In 1900, Hadji Agha visited the Paris Exposition and then continued on to the United States to visit his brother, G.A.  When it was time to return home, the Turkish government would not allow him to do so, and he was forced to remain in the United States until 1909, when the government relented and allowed him to return to Hadjin. He returned to a huge welcoming celebration and full of fantastic tales of praise and admiration for the Land of Freedom.

By the time of Hadji Ahga’s return to Hadjin, the “Young Turks” of the government had already begun the first mass genocide of the twentieth century. 

First, the leaders of the Armenian communities were snatched from their beds and taken away, never to be heard of again - a fate earlier escaped by Sarkis Devirian.  Next, all able-bodied Armenians serving in the Turkish army's labor battalions were murdered.  Finally, with the leaders and the fighting men eliminated, the Turks began the final phase of their program.  They called it "deportation," a mass uprooting of a people from their homes and their so-called re-settlement in the arid deserts of Syria. 

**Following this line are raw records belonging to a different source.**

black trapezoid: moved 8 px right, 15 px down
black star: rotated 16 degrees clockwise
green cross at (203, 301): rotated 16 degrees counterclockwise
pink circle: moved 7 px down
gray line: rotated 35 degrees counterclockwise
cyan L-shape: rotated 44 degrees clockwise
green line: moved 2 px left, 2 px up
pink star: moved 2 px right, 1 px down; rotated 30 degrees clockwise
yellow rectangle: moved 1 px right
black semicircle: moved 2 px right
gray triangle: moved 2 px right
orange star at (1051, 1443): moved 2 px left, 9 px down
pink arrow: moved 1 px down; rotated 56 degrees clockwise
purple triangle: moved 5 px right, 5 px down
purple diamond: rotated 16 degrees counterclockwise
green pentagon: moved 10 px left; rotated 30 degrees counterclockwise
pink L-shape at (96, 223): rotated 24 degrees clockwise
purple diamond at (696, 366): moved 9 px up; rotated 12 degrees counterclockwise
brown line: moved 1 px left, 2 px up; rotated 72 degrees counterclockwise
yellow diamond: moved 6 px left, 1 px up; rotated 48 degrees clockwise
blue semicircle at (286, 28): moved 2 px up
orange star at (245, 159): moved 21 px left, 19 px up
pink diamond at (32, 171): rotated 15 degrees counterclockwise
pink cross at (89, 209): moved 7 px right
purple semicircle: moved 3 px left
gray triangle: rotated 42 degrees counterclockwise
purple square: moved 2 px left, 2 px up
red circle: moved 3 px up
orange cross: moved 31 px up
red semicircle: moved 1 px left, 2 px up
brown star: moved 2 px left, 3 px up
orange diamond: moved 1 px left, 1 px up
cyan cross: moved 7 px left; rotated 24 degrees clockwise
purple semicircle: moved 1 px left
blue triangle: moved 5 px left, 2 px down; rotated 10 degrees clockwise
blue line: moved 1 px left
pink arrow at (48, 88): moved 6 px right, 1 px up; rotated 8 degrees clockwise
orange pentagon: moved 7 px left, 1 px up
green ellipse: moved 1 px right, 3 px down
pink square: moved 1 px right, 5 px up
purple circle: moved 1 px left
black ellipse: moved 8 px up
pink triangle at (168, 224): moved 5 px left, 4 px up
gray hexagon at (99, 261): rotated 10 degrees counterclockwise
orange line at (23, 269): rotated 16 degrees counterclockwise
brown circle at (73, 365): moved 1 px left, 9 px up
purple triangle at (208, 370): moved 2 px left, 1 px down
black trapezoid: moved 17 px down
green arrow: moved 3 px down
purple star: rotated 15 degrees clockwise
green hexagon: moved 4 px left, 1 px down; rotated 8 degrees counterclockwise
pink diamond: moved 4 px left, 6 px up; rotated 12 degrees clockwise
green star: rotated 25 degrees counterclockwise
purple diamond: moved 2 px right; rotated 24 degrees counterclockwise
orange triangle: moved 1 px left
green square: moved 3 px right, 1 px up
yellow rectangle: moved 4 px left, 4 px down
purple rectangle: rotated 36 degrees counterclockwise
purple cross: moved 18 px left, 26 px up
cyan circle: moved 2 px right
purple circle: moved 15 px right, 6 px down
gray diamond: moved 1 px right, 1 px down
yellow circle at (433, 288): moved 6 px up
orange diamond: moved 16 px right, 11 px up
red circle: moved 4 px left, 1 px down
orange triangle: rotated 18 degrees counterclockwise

Within a few months after the order had gone out of Constantinople, in April of 1915, a million and a half Armenians were on the march.  During the first days of the march, they were robbed by the Turkish villagers and peasants, and then by the Kurds who committed blood-chilling atrocities.  By the end of the Turkish “program,” an estimated 1.5 million Armenians had perished.

In Hadjin, the order of deportation came in the spring of 1915.  The 28,000 Armenians of Hadjin left in groups, at intervals of a few days.  Hadji Agha’s family were among the last to depart.

The Gertmenian’s spent four years exiled in the Syrian dessert.  They were allowed to keep their two horses, (which was a godsend), and they all lived together in one very large tent, which Avadis had used as a traveling store.  Somehow, they managed to survive.

In 1919, the family was able to return to Adana, then under French protection, and Hadji Agha’s two sons, Avadis and Apraham, resumed their former mercantile business.  The two brothers were in Hadjin, just prior to its siege and destruction by the Turks and, sensing the danger, decided to return to Adana. 

Avadis advised Apraham to leave immediately and he would follow in a few days, after he had tied up the loose ends of their business.  A few days turned out to be too long.  After Apraham left, the Turks besieged the town, and Avadis was killed, along with the thousands of people then living in Hadjin.  This left just Apraham, of all of Hadji Agha and Dirouhi’s thirteen children.

 

The Second Journey to America

By 1920, the second Turkish uprising was in full force, under Mustapha Kemal, and the French abandoned their protection of the Armenian population in southern Turkey.  The second great Armenian exodus began, and this time it was a permanent departure.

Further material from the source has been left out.